The residual plot below shows there are strong correlations among predictors. This is not surprising due to the interactive term in which one of its operands are also a predictor.
Was the linear model appropriate? Why or why not?
summary(model)
##
## Call:
## lm(formula = mpg ~ disp + hp + wt, data = input)
##
## Residuals:
## Min 1Q Median 3Q Max
## -3.891 -1.640 -0.172 1.061 5.861
##
## Coefficients:
## Estimate Std. Error t value Pr(>|t|)
## (Intercept) 37.105505 2.110815 17.579 < 2e-16 ***
## disp -0.000937 0.010350 -0.091 0.92851
## hp -0.031157 0.011436 -2.724 0.01097 *
## wt -3.800891 1.066191 -3.565 0.00133 **
## ---
## Signif. codes: 0 '***' 0.001 '**' 0.01 '*' 0.05 '.' 0.1 ' ' 1
##
## Residual standard error: 2.639 on 28 degrees of freedom
## Multiple R-squared: 0.8268, Adjusted R-squared: 0.8083
## F-statistic: 44.57 on 3 and 28 DF, p-value: 8.65e-11
p - value is below threshhold(0.05) says that null hypothesis is rejected.

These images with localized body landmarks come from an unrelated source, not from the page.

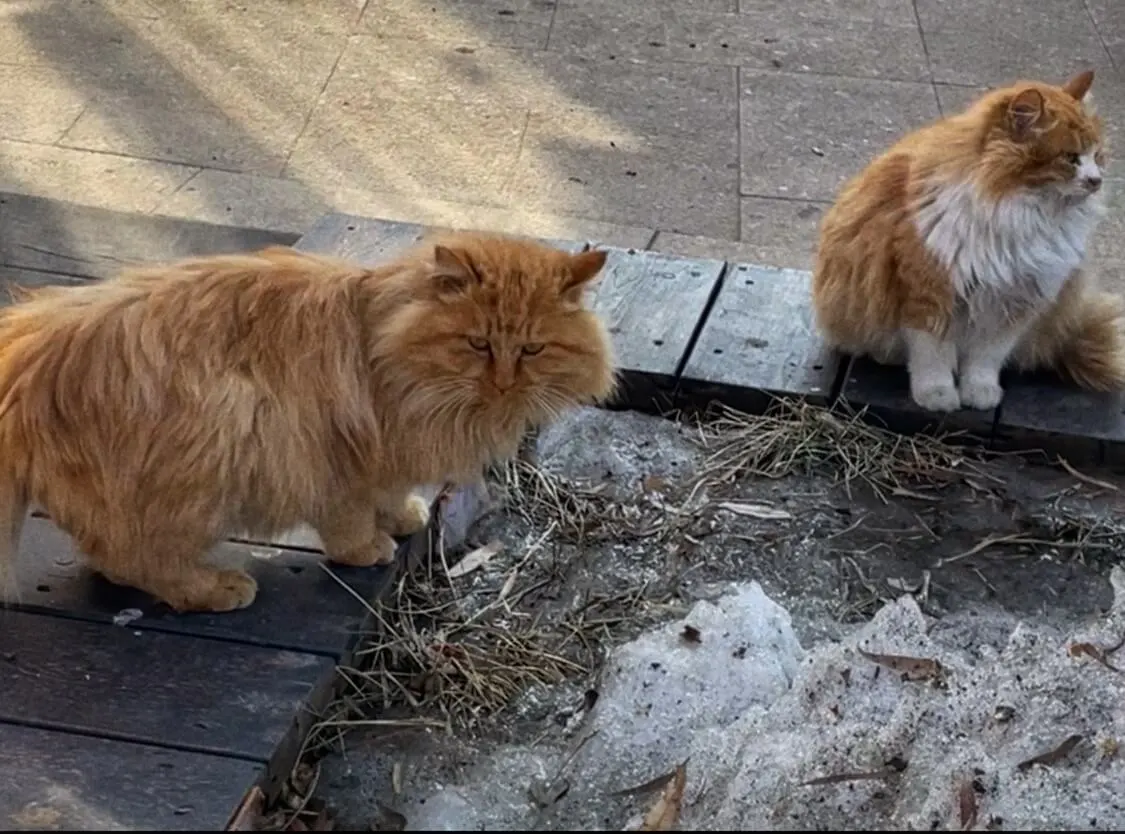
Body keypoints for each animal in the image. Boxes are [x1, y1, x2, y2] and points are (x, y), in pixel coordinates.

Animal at [0, 234, 617, 612]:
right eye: (478, 344)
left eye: (533, 349)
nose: (504, 383)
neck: (382, 343)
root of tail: (22, 371)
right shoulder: (337, 453)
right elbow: (347, 519)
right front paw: (367, 546)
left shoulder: (383, 457)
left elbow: (391, 493)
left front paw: (401, 517)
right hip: (217, 437)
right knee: (130, 556)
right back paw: (217, 587)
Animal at [812, 69, 1125, 412]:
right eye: (1070, 158)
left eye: (1097, 155)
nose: (1096, 181)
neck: (1020, 217)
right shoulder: (927, 297)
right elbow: (932, 358)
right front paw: (937, 396)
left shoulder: (1014, 306)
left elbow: (984, 362)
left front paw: (979, 394)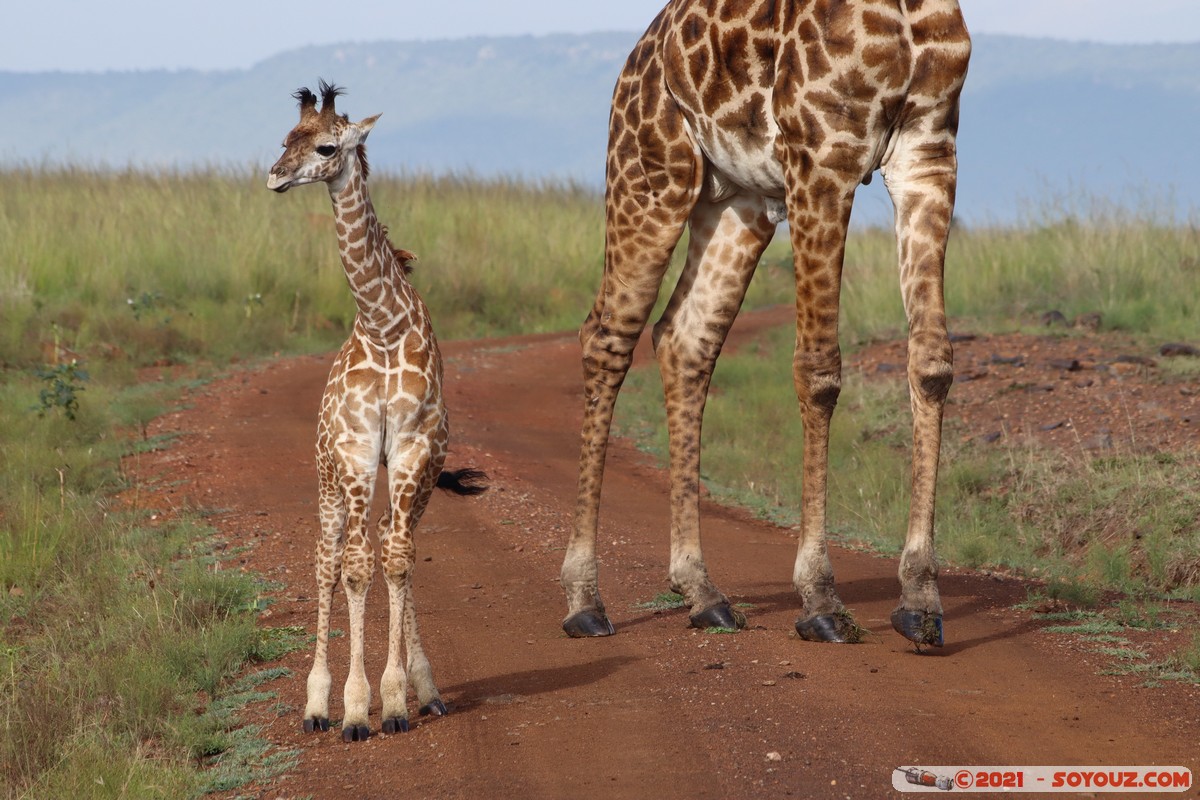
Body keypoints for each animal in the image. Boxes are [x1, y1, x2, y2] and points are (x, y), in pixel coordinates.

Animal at [267, 82, 482, 743]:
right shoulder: (358, 449)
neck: (383, 326)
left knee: (394, 543)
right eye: (286, 137)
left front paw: (394, 700)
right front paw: (355, 709)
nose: (274, 176)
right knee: (326, 560)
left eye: (326, 146)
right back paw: (316, 704)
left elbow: (395, 561)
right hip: (328, 474)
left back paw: (425, 690)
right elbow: (355, 568)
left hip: (419, 476)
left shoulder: (411, 449)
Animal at [561, 0, 974, 647]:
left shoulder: (929, 149)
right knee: (607, 336)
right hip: (649, 180)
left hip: (738, 201)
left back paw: (702, 593)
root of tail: (635, 63)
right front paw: (820, 599)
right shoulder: (823, 154)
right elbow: (819, 371)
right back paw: (584, 601)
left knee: (684, 338)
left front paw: (921, 600)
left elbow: (932, 364)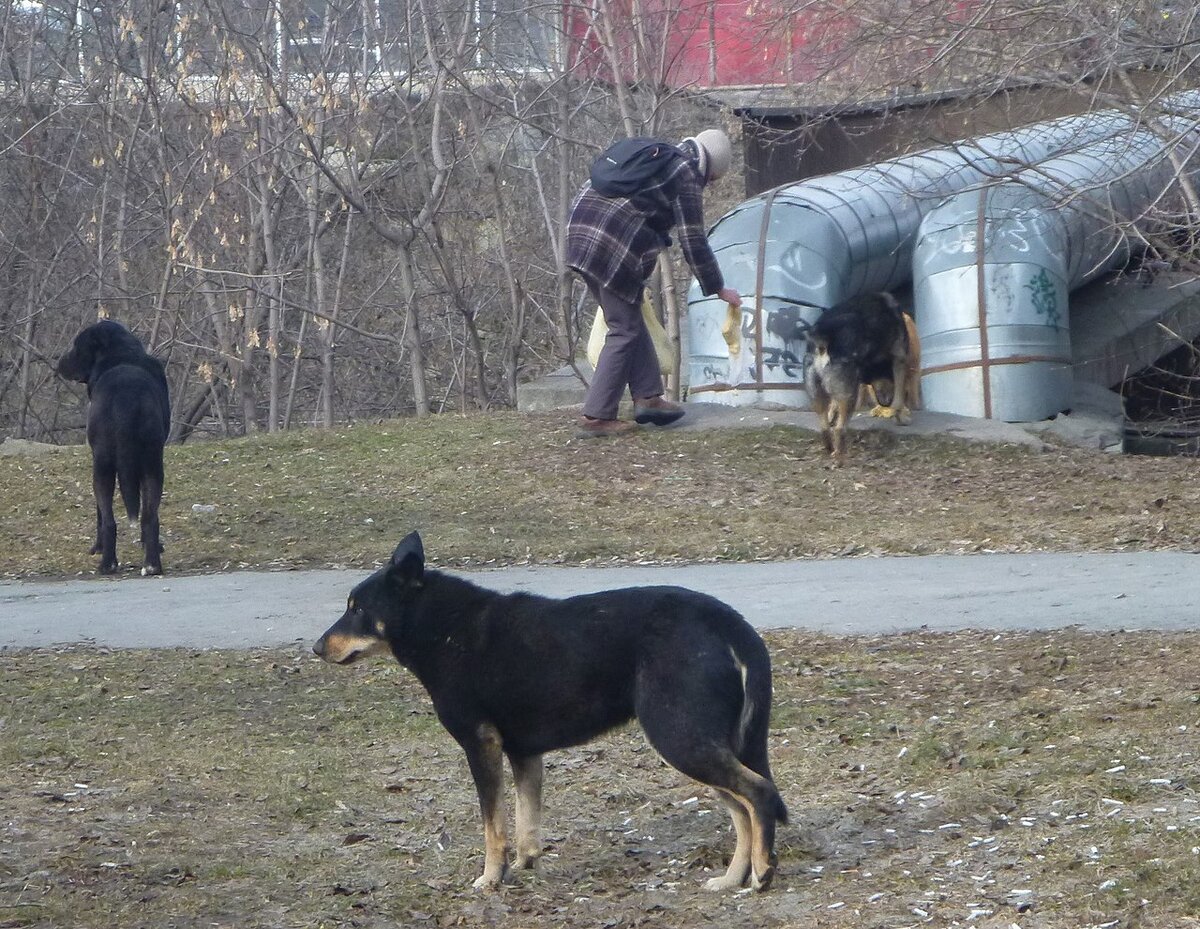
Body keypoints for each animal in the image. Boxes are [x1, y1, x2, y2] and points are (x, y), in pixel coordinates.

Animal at [56, 324, 170, 578]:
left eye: (76, 345)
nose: (58, 362)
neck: (121, 353)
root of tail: (127, 399)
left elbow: (100, 513)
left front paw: (97, 548)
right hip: (152, 464)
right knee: (150, 517)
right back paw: (152, 563)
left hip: (103, 466)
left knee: (108, 519)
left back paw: (107, 563)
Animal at [314, 535, 792, 897]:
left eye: (357, 609)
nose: (317, 648)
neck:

R2 value : 0.80 tells that 80% variability in data.
normal qq-plot shows that residuals follow normal distribution.
overall this is good fit.
conclusion :
Based on the above intercept and coefficient values, we create the mathematical equation:
Y = a+Xdisp.x1+Xhp.x2+Xwt.x3 (or)
Y = 37.15+(-0.000937)x1+(-0.0311)x2+(-3.8008)*x3
We can use the regression equation created above to predict the mileage when a new set of values for displacement, horse power and weight is provided.